ICDI è un tavolo di lavoro creato dai rappresentanti di alcune tra le principali infrastrutture di ricerca e digitali italiane con l’intento di promuovere sinergie a livello nazionale, per ottimizzare la partecipazione italiana alle attuali sfide europee in questo settore. Tra queste figurano la European Open Science Cloud (EOSC), la European Data Infrastructure (EDI) e HPC.
Dal 2013 con l’inclusione dei principi della scienza aperta nel proprio statuto, UniTo ha avviato un percorso verso l’adozione di pratiche Open per i testi.
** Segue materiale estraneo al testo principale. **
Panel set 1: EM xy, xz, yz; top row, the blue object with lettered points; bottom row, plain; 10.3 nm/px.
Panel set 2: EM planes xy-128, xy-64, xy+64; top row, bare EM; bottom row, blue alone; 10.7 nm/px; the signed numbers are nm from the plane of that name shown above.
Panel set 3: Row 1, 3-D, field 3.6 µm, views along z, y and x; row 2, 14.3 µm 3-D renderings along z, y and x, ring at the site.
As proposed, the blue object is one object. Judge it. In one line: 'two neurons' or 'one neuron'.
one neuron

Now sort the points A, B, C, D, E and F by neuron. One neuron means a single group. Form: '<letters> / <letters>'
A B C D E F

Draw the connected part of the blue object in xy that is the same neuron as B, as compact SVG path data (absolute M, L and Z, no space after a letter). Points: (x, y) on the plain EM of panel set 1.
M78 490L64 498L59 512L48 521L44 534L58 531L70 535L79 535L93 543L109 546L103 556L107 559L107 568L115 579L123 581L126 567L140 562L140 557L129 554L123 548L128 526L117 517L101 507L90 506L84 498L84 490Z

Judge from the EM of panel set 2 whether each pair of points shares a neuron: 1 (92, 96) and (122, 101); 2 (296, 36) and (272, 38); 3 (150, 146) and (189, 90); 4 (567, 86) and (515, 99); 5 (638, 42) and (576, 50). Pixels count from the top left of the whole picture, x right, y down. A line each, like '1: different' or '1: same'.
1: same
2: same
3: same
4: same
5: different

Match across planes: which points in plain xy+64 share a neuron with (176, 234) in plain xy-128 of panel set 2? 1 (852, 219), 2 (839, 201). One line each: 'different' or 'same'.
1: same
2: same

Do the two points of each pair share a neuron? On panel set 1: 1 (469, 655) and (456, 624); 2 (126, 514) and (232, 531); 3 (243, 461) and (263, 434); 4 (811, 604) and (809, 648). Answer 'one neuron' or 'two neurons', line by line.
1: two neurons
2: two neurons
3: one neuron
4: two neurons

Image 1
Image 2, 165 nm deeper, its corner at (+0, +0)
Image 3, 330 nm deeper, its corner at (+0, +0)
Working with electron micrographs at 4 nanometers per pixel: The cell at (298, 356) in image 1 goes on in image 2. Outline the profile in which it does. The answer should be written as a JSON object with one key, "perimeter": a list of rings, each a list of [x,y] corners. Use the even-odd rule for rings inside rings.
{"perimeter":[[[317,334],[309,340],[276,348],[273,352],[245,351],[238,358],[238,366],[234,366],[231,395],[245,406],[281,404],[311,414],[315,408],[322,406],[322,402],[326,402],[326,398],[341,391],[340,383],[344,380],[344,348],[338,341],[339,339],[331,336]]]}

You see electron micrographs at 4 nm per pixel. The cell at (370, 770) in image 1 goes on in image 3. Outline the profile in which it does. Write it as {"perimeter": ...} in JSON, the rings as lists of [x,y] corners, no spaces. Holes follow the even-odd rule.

Da allora ha svolto una intensa attività di formazione a livello nazionale sui temi più ampi della Open Science, e ha partecipato alla nascita di ICDI. In questi anni l’ateneo torinese è stato partner in iniziative internazionali, infrastrutture di ricerca quali OPERAS e progetti H2020 mirati a rendere la Open Science la nuova norma nella ricerca scientifica.
Dal 2018 con l’investimento nell’infrastruttura di ricerca HPC4AI, interamente progettata dal suo dipartimento di informatica, UniTo ha avviato un percorso di sviluppo di competenze nell’ambito della progettazione delle piattaforme per la convergenza fra High-Performance Computing (HPC) e i metodi dell’Intelligenza Artificiale (AI). Questo ha permesso di agganciare le progettualità europee in questo momento più importanti, come i due grandi progetti di ricerca finalizzati alla sovranità digitale Europea ‘Advanced pilots towards the European exascale’ (EUPEX e TEP) e ‘European Processor Initiative (EPI)’.
Dal dicembre 2020 l’Università di Torino è membro di EOSC – European Open Science Cloud Association e dal maggio 2021 è membro di Gaia-X AISBL, l’associazione internazionale nata per sviluppare un’infrastruttura dati europea e promuovere la sovranità digitale Europea per i servizi cloud.
La partecipazione al tavolo di lavoro ICDI rafforza questa volontà di collaborazione e confronto con le realtà europee più avanzate nel percorso verso la Open Science e i servizi cloud per la scienza.
“Aderire all’ICDI è un passo importante per agganciare la comunità scientifica italiana su temi cruciali come quelli dell’Open Science e della gestione dei dati e dei servizi cloud – dichiara Marco Aldinucci, docente al Dipartimento di Informatica e responsabile UniTo della partnership -. ICDI promuove la condivisione aperta di dati, codice e testi scientifici e lo sviluppo dei strumenti per garantire la diffusione, il controllo reciproco e la riproducibilità dei risultati scientifici. L’Università di Torino ha maturato una grande esperienza su questi temi e intende condividerla e svilupparla ulteriormente insieme alla comunità scientifica internazionale. Infatti, ci aspettiamo che ICDI possa diventare la naturale interfaccia della comunità scientifica italiana verso le azioni internazionali in questa area, come per esempio EOSC (European Open Science Cloud) e la sua controparte industriale per la sovranità digitale sui dati e is servizi in cloud Gaia-X”.